Stec Inc. has a market cap of $793.8 million; its shares were traded at around $15.65 with a P/E ratio of 12.1 and P/S ratio of 2.2. Stec Inc. had an annual average earning growth of 23.1% over the past 5 years.STEC is in the portfolios of Richard Perry of Perry Capital, Bruce Kovner of Caxton Associates, George Soros of Soros Fund Management LLC, Chuck Royce of Royce& Associates.

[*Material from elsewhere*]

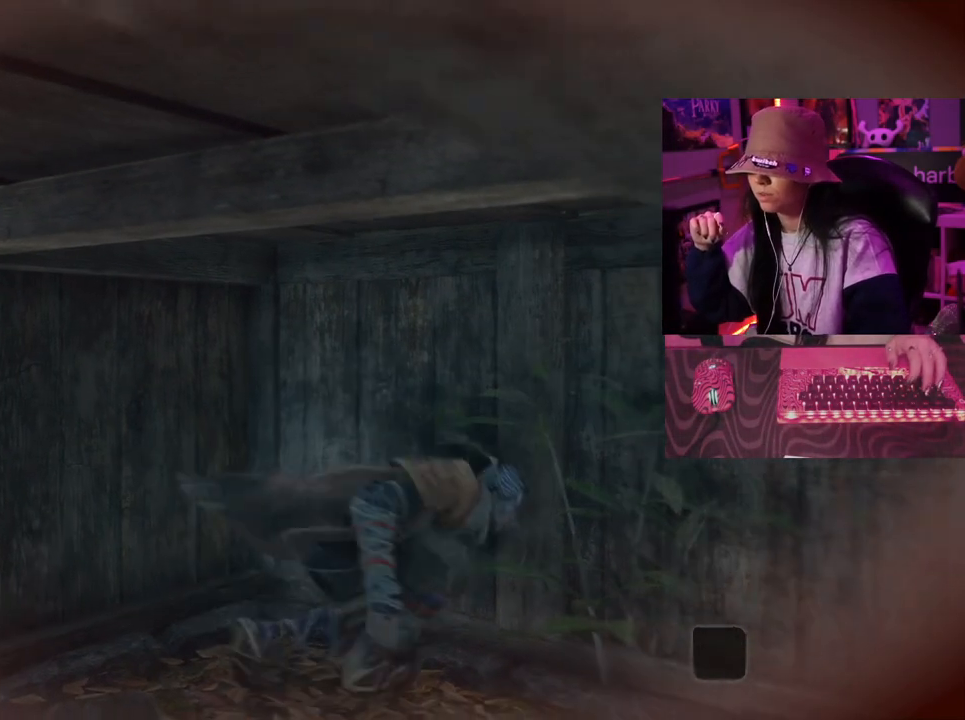
{"keys": ["d"], "mouse": [], "events": []}
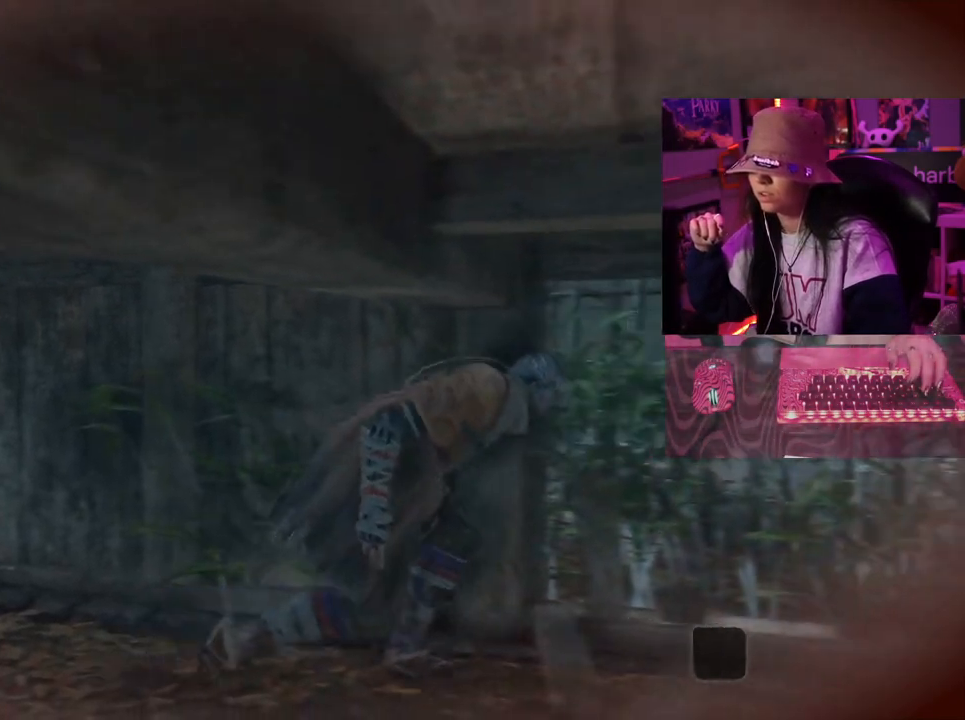
{"keys": [], "mouse": [], "events": [[283, "d", "up"]]}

Highlight of Business Operations:

Over the past several years, we have expanded our custom design capabilities of Flash products for OEM applications. We have invested significantly in the design and development of customized Flash controllers, firmware and hardware and made strategic acquisitions that have expanded our Flash controller design capabilities and enhanced our capabilities to use third-party controllers. We expect to continue to make investments in Flash custom design capabilities and controller development. Flash product revenue decreased 37% from $76.6 million in the second quarter of 2009 to $48.6 million in the second quarter of 2010. Sales of Flash products represented 79% and 89% of our total revenues in the three months ended June 30, 2010 and June 30, 2009, respectively. An inventory carryover related to sales made to our largest customer during the second half of 2009 negatively impacted our Flash revenues in the first six months of 2010.

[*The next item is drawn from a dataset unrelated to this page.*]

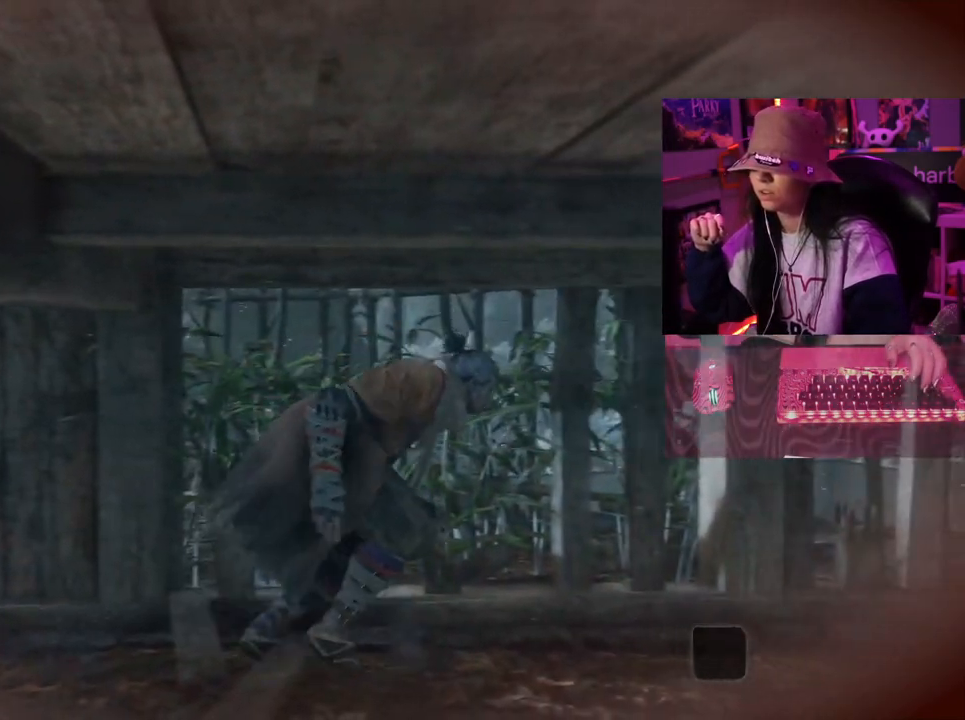
{"keys": [], "mouse": [], "events": []}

We also offer both monolithic DRAM modules and DRAM modules based on our proprietary stacking technology. DRAM product revenue increased 35% from $9.4 million in the second quarter of 2009 to $12.7 million in the second quarter of 2010. Sales of DRAM products represented 21% and 11% of our total revenues in the three months ended June 30, 2010 and June 30, 2009, respectively. The increase in sales of DRAM products in absolute dollars and as a percentage of our total revenues was due primarily to an increase in product sales to a single customer.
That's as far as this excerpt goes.